TVA had made preparations after the Polar Vortex situation, but Wigington said, “It wasn’t enough.”
TVA’s power service territory covers 80,000 square miles including most of Tennessee and parts of Alabama, Georgia, Kentucky, Mississippi, North Carolina and Virginia, providing electricity to nearly 10 million people.
The power program experienced the highest peak demand ever in the winter, the record was set on the evening of Thursday, Dec. 22, at 8 p.m. Then the record was set again on Friday.
Utilities within the Northeastern grid, located west of Denver, Colorado, purchase power from each other via contracts.
TVA had purchased two contracts to prepare for Elliott – one with a neighboring state’s utility and the other with a regional transmission organization. Both of those contracts were cancelled as the storm hit. The state utility was unable to provide enough power for its own customers and the regional organization, made up of utilities in northern states, was in the thick of the storm
“They had the right to do that,” Wigington said.
The combined contracts would have provided an estimated 6 to 7,000 megawatts worth of electricity to TVA.

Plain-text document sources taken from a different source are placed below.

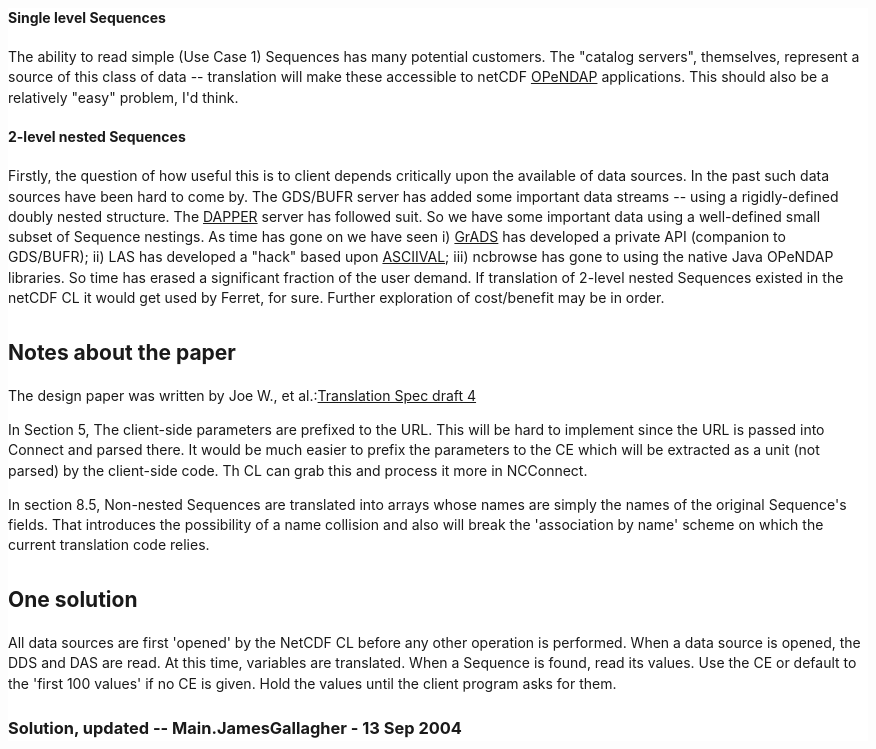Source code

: #### Single level Sequences

The ability to read simple (Use Case 1) Sequences has many potential
customers. The "catalog servers", themselves, represent a source of this
class of data -- translation will make these accessible to netCDF
[OPeNDAP](OPeNDAP "wikilink") applications. This should also be a
relatively "easy" problem, I'd think.

#### 2-level nested Sequences

Firstly, the question of how useful this is to client depends critically
upon the available of data sources. In the past such data sources have
been hard to come by. The GDS/BUFR server has added some important data
streams -- using a rigidly-defined doubly nested structure. The
[DAPPER](DAPPER "wikilink") server has followed suit. So we have some
important data using a well-defined small subset of Sequence nestings.
As time has gone on we have seen i) [GrADS](GrADS "wikilink") has
developed a private API (companion to GDS/BUFR); ii) LAS has developed a
"hack" based upon [ASCIIVAL](ASCIIVAL "wikilink"); iii) ncbrowse has
gone to using the native Java OPeNDAP libraries. So time has erased a
significant fraction of the user demand. If translation of 2-level
nested Sequences existed in the netCDF CL it would get used by Ferret,
for sure. Further exploration of cost/benefit may be in order.

## Notes about the paper

The design paper was written by Joe W., et al.:[Translation Spec draft
4](http://www.po.gso.uri.edu/tracking/opendap/translation/translationspecdraft4.html)

In Section 5, The client-side parameters are prefixed to the URL. This
will be hard to implement since the URL is passed into Connect and
parsed there. It would be much easier to prefix the parameters to the CE
which will be extracted as a unit (not parsed) by the client-side code.
Th CL can grab this and process it more in NCConnect.

In section 8.5, Non-nested Sequences are translated into arrays whose
names are simply the names of the original Sequence's fields. That
introduces the possibility of a name collision and also will break the
'association by name' scheme on which the current translation code
relies.

## One solution

All data sources are first 'opened' by the <nop>NetCDF CL before any
other operation is performed. When a data source is opened, the DDS and
DAS are read. At this time, variables are translated. When a Sequence is
found, read its values. Use the CE or default to the 'first 100 values'
if no CE is given. Hold the values until the client program asks for
them.

### Solution, updated -- Main.JamesGallagher - 13 Sep 2004
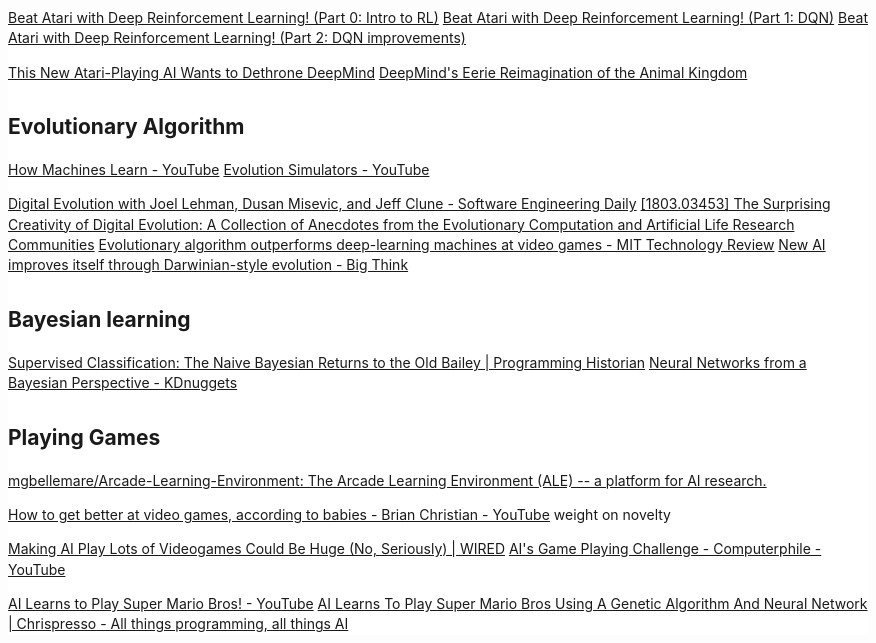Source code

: [Beat Atari with Deep Reinforcement Learning! (Part 0: Intro to RL)](https://becominghuman.ai/lets-build-an-atari-ai-part-0-intro-to-rl-9b2c5336e0ec)
[Beat Atari with Deep Reinforcement Learning! (Part 1: DQN)](https://becominghuman.ai/lets-build-an-atari-ai-part-1-dqn-df57e8ff3b26)
[Beat Atari with Deep Reinforcement Learning! (Part 2: DQN improvements)](https://becominghuman.ai/beat-atari-with-deep-reinforcement-learning-part-2-dqn-improvements-d3563f665a2c)

[This New Atari-Playing AI Wants to Dethrone DeepMind](https://www.wired.com/story/vicarious-schema-networks-artificial-intelligence-atari-demo/amp)
[DeepMind's Eerie Reimagination of the Animal Kingdom](https://singularityhub.com/2018/10/21/deepminds-eerie-reimagination-of-the-animal-kingdom/amp/)

## Evolutionary Algorithm

[How Machines Learn - YouTube](https://www.youtube.com/watch?v=R9OHn5ZF4Uo)
[Evolution Simulators - YouTube](https://www.youtube.com/playlist?list=PLrUdxfaFpuuK0rj55Rhc187Tn9vvxck7t)

[Digital Evolution with Joel Lehman, Dusan Misevic, and Jeff Clune - Software Engineering Daily](https://softwareengineeringdaily.com/2018/06/15/digital-evolution-with-joel-lehman-dusan-misevic-and-jeff-clune/)
[[1803.03453] The Surprising Creativity of Digital Evolution: A Collection of Anecdotes from the Evolutionary Computation and Artificial Life Research Communities](https://arxiv.org/abs/1803.03453)
[Evolutionary algorithm outperforms deep-learning machines at video games - MIT Technology Review](https://www.technologyreview.com/s/611568/evolutionary-algorithm-outperforms-deep-learning-machines-at-video-games/)
[New AI improves itself through Darwinian-style evolution - Big Think](https://bigthink.com/amp/automl-2645736589)

## Bayesian learning

[Supervised Classification: The Naive Bayesian Returns to the Old Bailey | Programming Historian](http://programminghistorian.org/lessons/naive-bayesian)
[Neural Networks from a Bayesian Perspective - KDnuggets](https://www.kdnuggets.com/2021/11/neural-networks-bayesian-perspective.html)

## Playing Games

[mgbellemare/Arcade-Learning-Environment: The Arcade Learning Environment (ALE) -- a platform for AI research.](https://github.com/mgbellemare/Arcade-Learning-Environment)

[How to get better at video games, according to babies - Brian Christian - YouTube](https://www.youtube.com/watch?v=PP8Zc778B8s) weight on novelty

[Making AI Play Lots of Videogames Could Be Huge (No, Seriously) | WIRED](https://www.wired.com/2016/04/videogames-ai-learning/)
[AI's Game Playing Challenge - Computerphile - YouTube](https://www.youtube.com/watch?v=5oXyibEgJr0)

[AI Learns to Play Super Mario Bros! - YouTube](https://www.youtube.com/watch?v=CI3FRsSAa_U)
[AI Learns To Play Super Mario Bros Using A Genetic Algorithm And Neural Network | Chrispresso - All things programming, all things AI](https://chrispresso.io/AI_Learns_To_Play_SMB_Using_GA_And_NN)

“To give you a comparison, that’s like almost four nuclear units running full blast,” Wigington said.
Although TVA had done its due diligence; even with all the data, it underestimated the peak load and the time that it would be sustained.
“The peak load had been estimated at 31 gigawatts (31,000 megawatts); it went to 33.4, that’s an 8 percent miss,” Wiginton said. “TVA projected it would go down to 28 gigawatts that night. It didn’t; it stayed above 31 the entire night; that’s what resulted in the largest one day energy use in TVA history.”
To put it simply, TVA burned through its reserves … and quickly.
For example, at Raccoon Mountain, Wigington said, where water is pumped uphill to a large reservoir, the pumps ran all night – enough to drain them of power.
The Raccoon Mountain project is TVA’s largest hydroelectric facility. Water is pumped to the reservoir on top of the mountain during periods of low demand and then used to generate electricity when additional power is needed. The pumped-storage plant is located in southeast Tennessee on a site that overlooks the Tennessee River downstream of Chattanooga.
The plant works like a large storage battery: during periods of low demand, water is pumped from Nickajack Reservoir at the base of the mountain to the reservoir built at the top. It takes 28 hours to fill the upper reservoir. When demand is high, water is released from a tunnel that is drilled through the center of the mountain; the falling water drives the generators in the underground the power plant.
“When we woke up Saturday morning, TVA was not in good shape,” Wigington said. “Emails were flying back and forth starting at 4 a.m. They were short and they called for the ELC assistance.”
ELC is the power program’s Emergency Load Curtailment Program.